Treed

It’s January 25th, only 11 months til Christmas!

What?

ok, ok, no, I’m still recovering from last Christmas. No, really. We finally got rid of our tree yesterday. YESTERDAY. January 24th!

This has been, of course, a saga of ridiculousness. I wanted to get it returned 3 weeks ago, when there were “dump your tree here” people at Trout Lake, except… on the Saturday, I had to go out to Cloverdale, and on the Sunday, Nick had the car at work all day. And then the next weekend… Nick had the car in Seattle all day Saturday, and at work on Sunday… and then this weekend, we both had plans on both days…

To say the least, I’ve been getting mightily frustrated with the looming tree in the corner of my livingroom that had been ornament-free for weeks. I’ve been dreaming of ways to get rid of it. Maybe we could … dump it on the front step of a Vanoc building! or… throw it over the balcony and play dumb when the strata yelled at us? Or… dump it in front of a disliked neighbours door and sweep up the evidence that it came from us!

Ok, maybe not.

So, yesterday I was in Cloverdale, returning Jasper to his rightful home (his homecoming included rolling over and peeing all over the place — hah!) and complaining to my mother of my continued tree issues. We could get rid of it, if we could get it strapped to the roof of the car and down to the transfer station in south van. Could we actually get that to happen? Of course not, that would be too easy. And would require both of us in the same room at the same time, with the car. Yeah, not happening.

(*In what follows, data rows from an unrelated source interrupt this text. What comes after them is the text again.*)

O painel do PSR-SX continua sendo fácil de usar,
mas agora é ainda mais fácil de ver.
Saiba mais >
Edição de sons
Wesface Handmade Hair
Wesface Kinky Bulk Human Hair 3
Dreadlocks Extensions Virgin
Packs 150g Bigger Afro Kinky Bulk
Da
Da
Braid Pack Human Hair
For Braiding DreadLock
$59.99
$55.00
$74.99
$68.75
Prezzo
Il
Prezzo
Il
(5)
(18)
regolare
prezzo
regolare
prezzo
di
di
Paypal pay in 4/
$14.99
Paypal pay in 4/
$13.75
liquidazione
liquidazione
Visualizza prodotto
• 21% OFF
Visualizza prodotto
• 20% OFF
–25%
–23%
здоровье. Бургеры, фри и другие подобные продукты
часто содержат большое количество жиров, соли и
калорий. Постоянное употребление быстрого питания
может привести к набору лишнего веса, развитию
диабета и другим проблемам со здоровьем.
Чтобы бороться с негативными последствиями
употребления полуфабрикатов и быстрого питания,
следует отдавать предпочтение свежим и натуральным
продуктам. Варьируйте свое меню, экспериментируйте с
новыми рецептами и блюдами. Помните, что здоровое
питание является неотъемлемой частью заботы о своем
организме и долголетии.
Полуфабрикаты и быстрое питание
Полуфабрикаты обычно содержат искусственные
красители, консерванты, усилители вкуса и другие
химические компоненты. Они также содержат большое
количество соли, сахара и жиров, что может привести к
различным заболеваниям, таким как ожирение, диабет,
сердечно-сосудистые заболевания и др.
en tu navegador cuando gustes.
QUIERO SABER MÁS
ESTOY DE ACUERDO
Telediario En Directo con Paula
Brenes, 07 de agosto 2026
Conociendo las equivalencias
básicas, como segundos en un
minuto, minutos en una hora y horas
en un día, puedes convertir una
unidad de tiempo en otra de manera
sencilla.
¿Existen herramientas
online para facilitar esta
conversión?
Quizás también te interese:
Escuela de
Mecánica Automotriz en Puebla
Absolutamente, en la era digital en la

So, my mother laughed at me, and loaned me her pruning shears. And last night, damned if I didn’t cut every branch off the tree, snip them up nice and small, bag them up, and toss the entire mess in our dumpster. It was ridiculously fun, and aside from a blister on my thumb, pain free and easy. Heck, took less time than driving all the way to the bloody transfer station, too. Messy, sure, but at least all the mess was contained in one corner of the livingroom, rather than being spread all the way from our apartment to the car.

I am now tree free. Sure, there’s some suspiciously piney smelling bags in the dumpster, but I’m going to maintain a “not my problem” attitude. There’s nothing in the “prohibited items” sign on the garbage room door that says anything about trees. We have, in fact, been encouraged to get rid of unsightly dead plants. I’d say this counts!